The intervals $\left(I_{\mathbf{s}_n}\right)$ are nested, so there is a unique sequence $\mathbf{s}=\left(s_1, s_2, \ldots, s_k, \ldots\right) \in \Sigma$, such that $\mathbf{s}_n=\left(s_1, s_2, \ldots, s_n\right)$.
Best Answer
The "usual" construction of the Cantor set starts with an interval, then removes the middle third of that interval, leaving a "left interval" and "right interval". Then the same process is applied to the two subintervals created in that first step, then to the four subintervals created in the second step, and so on.
The idea is that a word $s$ gives us the "address" of a point in the Cantor set by specifying a sequence of intervals which converge to that point. The interpretation is that if the $n$-th letter in the word is a $0$, then "choose the left interval" in the $n$-th stage of the construction of the Cantor set. Similarly, $1$ means "choose the right interval". So, for example, take $\vec{s} = 001\ldots)$.
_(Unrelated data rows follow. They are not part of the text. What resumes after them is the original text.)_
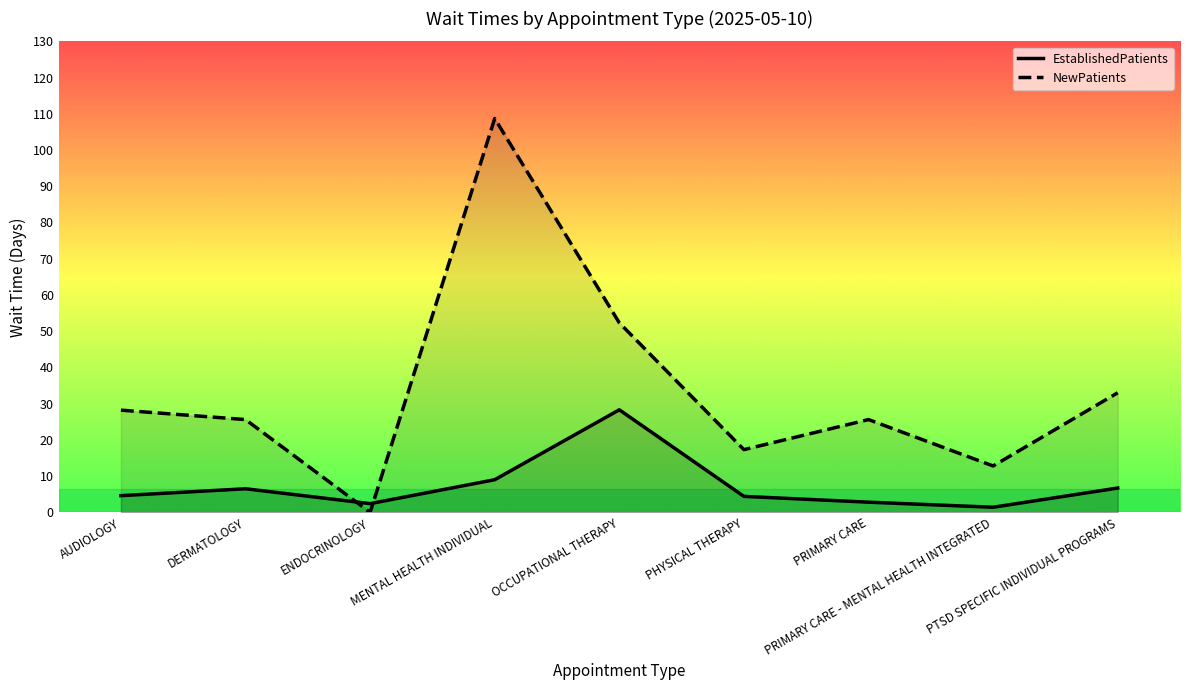

Does the chart have visible grid lines?

No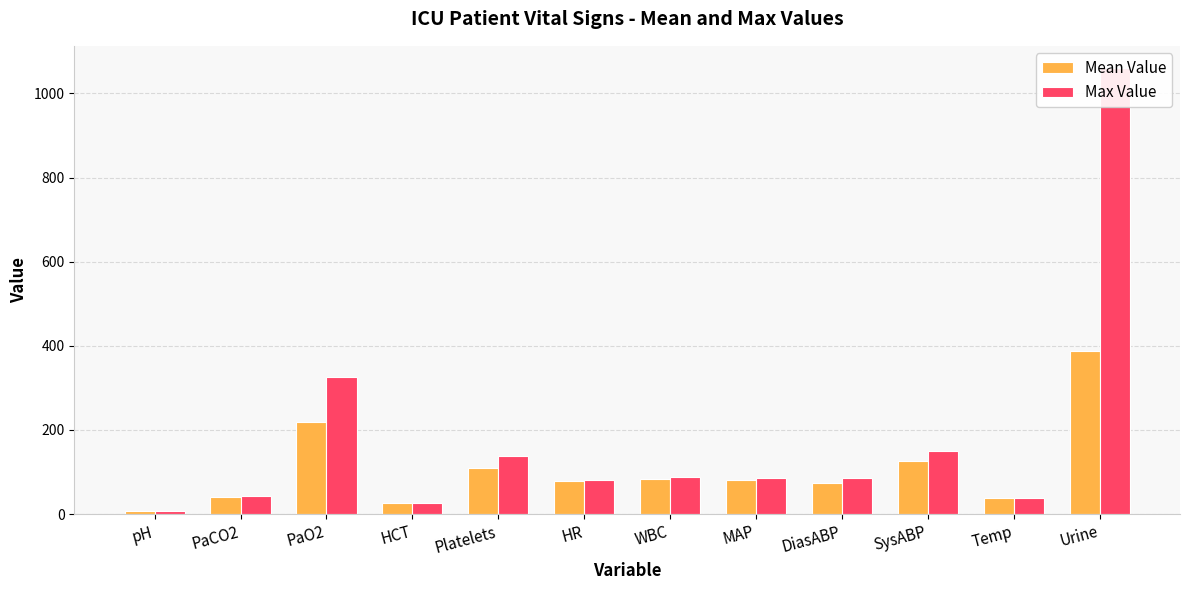

Which label corresponds to the largest value in the chart?

Urine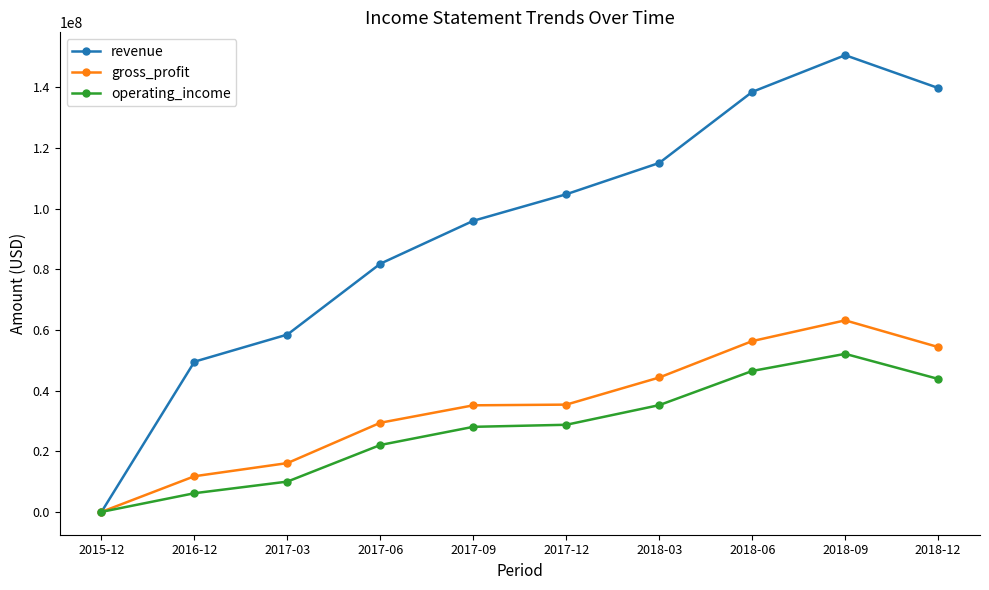

What is the label of the 7th point from the left?

2018-03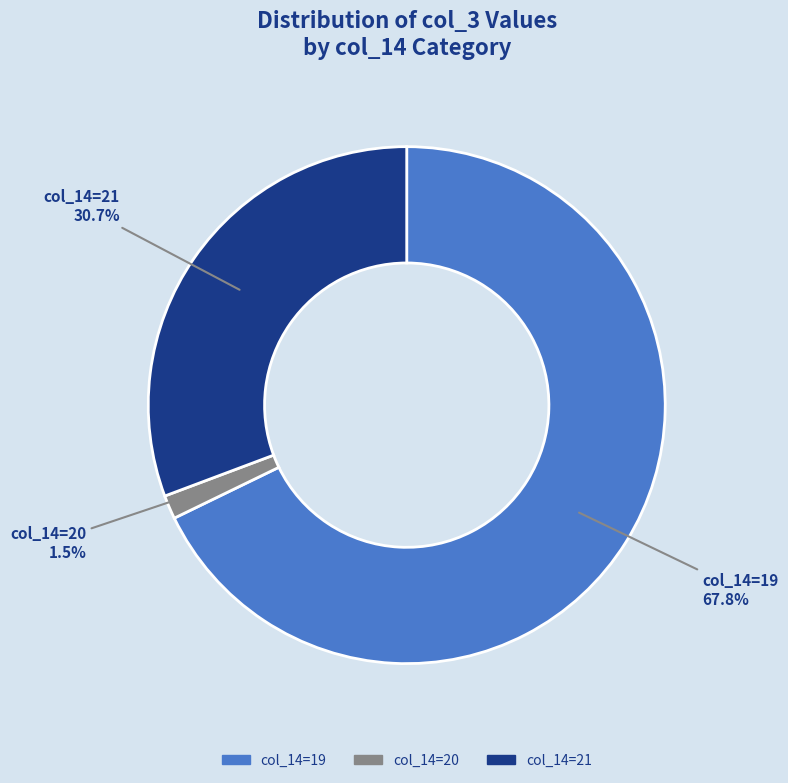

Is there any slice that represents more than half of the pie?

Yes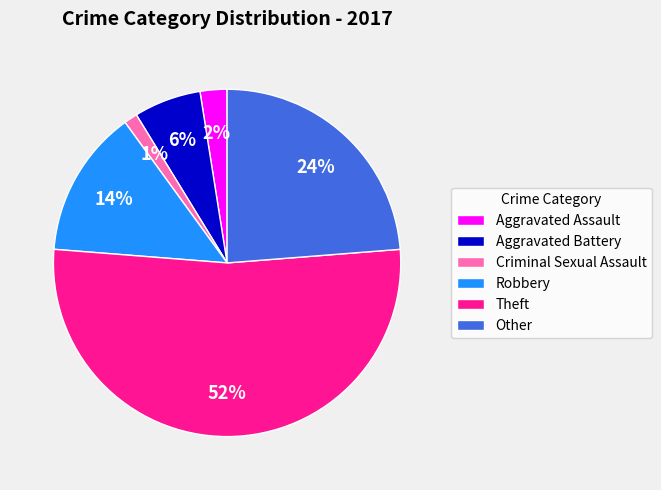

What percentage is the Aggravated Battery slice, to the nearest percent?

6%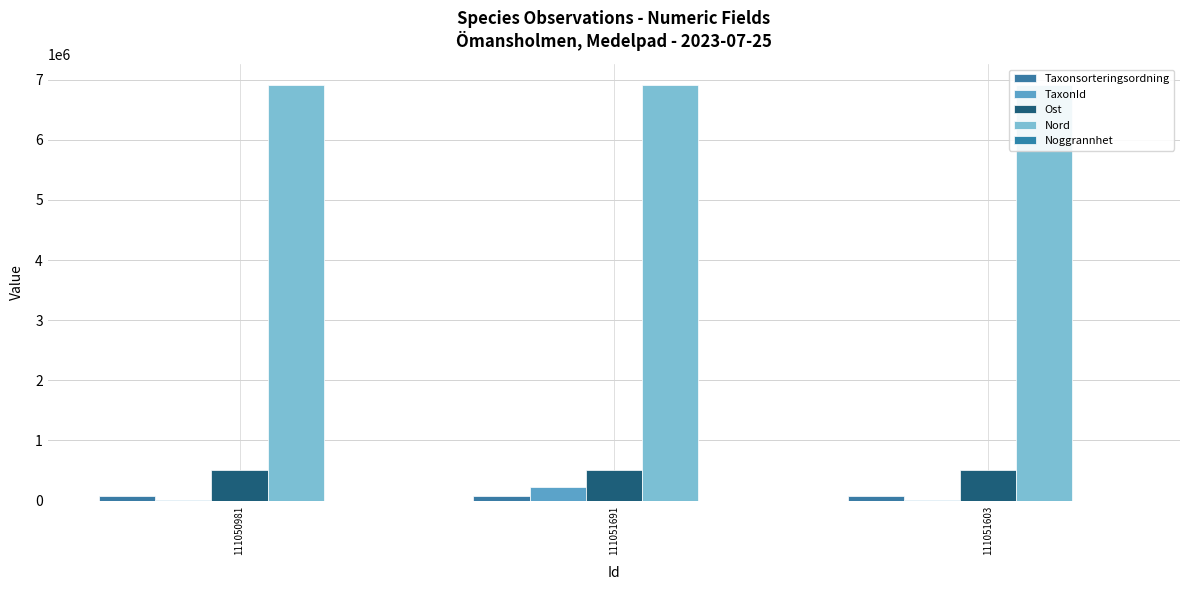

Reading left to right, what are all the values shown in this chart?

Taxonsorteringsordning: 78107	77268	77267
TaxonId: 6453	228912	6446
Ost: 505869	505869	505869
Nord: 6912645	6912645	6912645
Noggrannhet: 20	20	20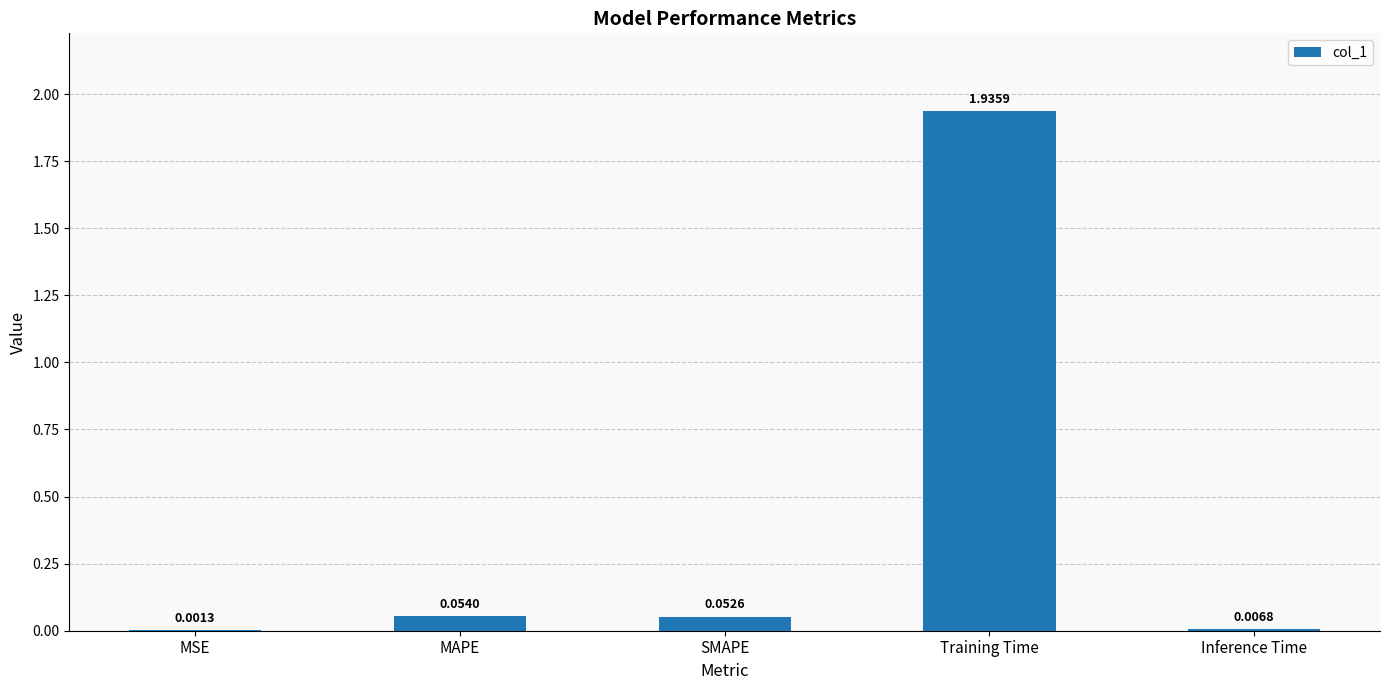

Where is the data nearest to the value 0?

MSE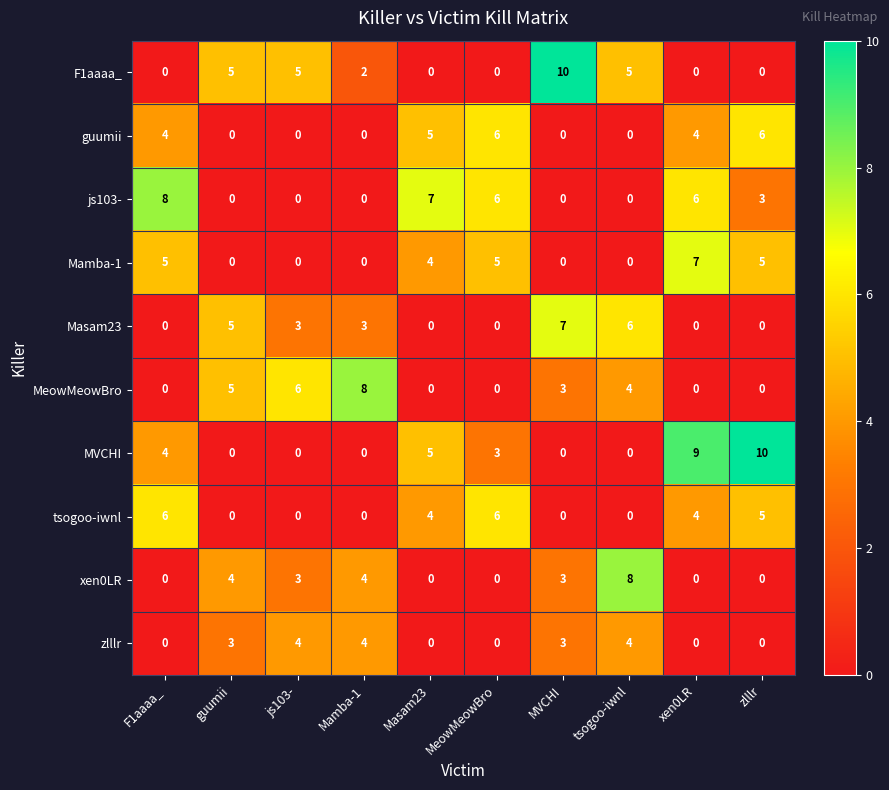

What is the sum of the Masam23 values at guumii and MVCHI?

12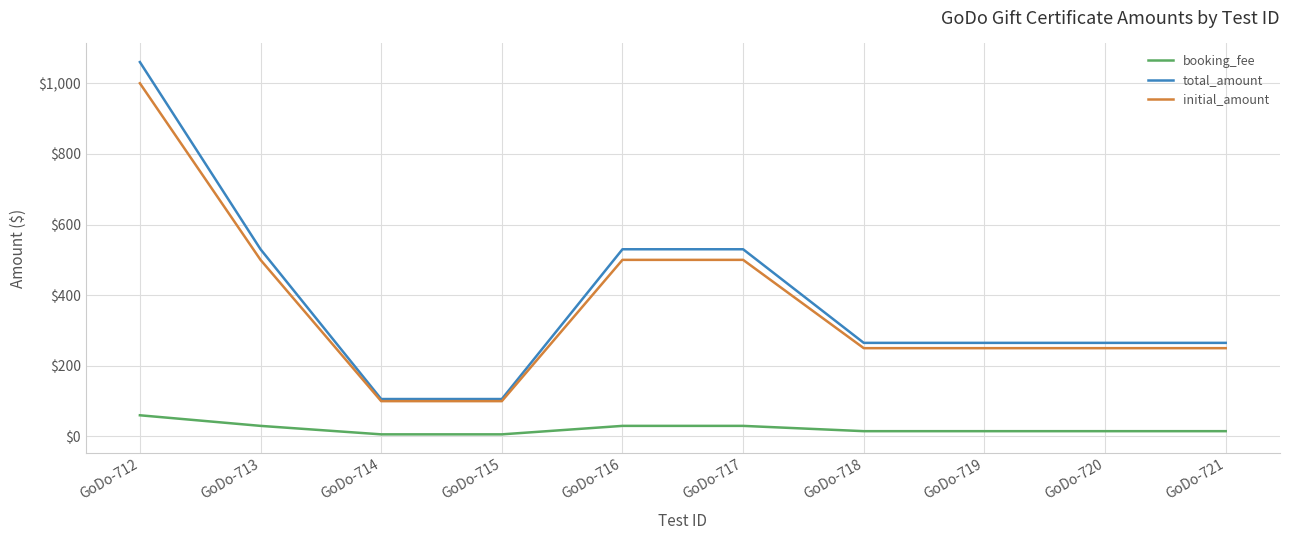

Is it true that initial_amount equals 372 at GoDo-719?

False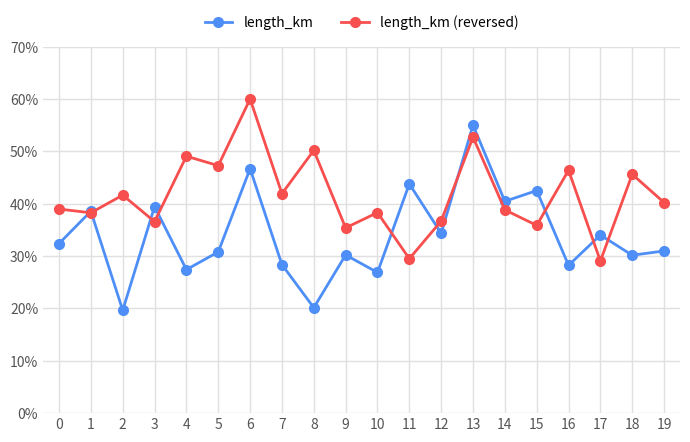

How many categories are shown in the chart?

20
The first several intervals $I_{s_n}$ are then \begin{align} I_0 &= [0, 1/3], && \text{(the left subinterval in the first step)} \\ I_{00} &= [0, 1/9], && \text{(the left subinterval of $I_0$)} \\ I_{001} &= [2/27, 1/9]. && \text{(the right subinterval of $I_{00}$)} \end{align} Note that $I_{s_n 0}$ and $I_{s_n 1}$ are always subintervals of $I_{s_n}$, hence the sequence of intervals generated in this manner is nested.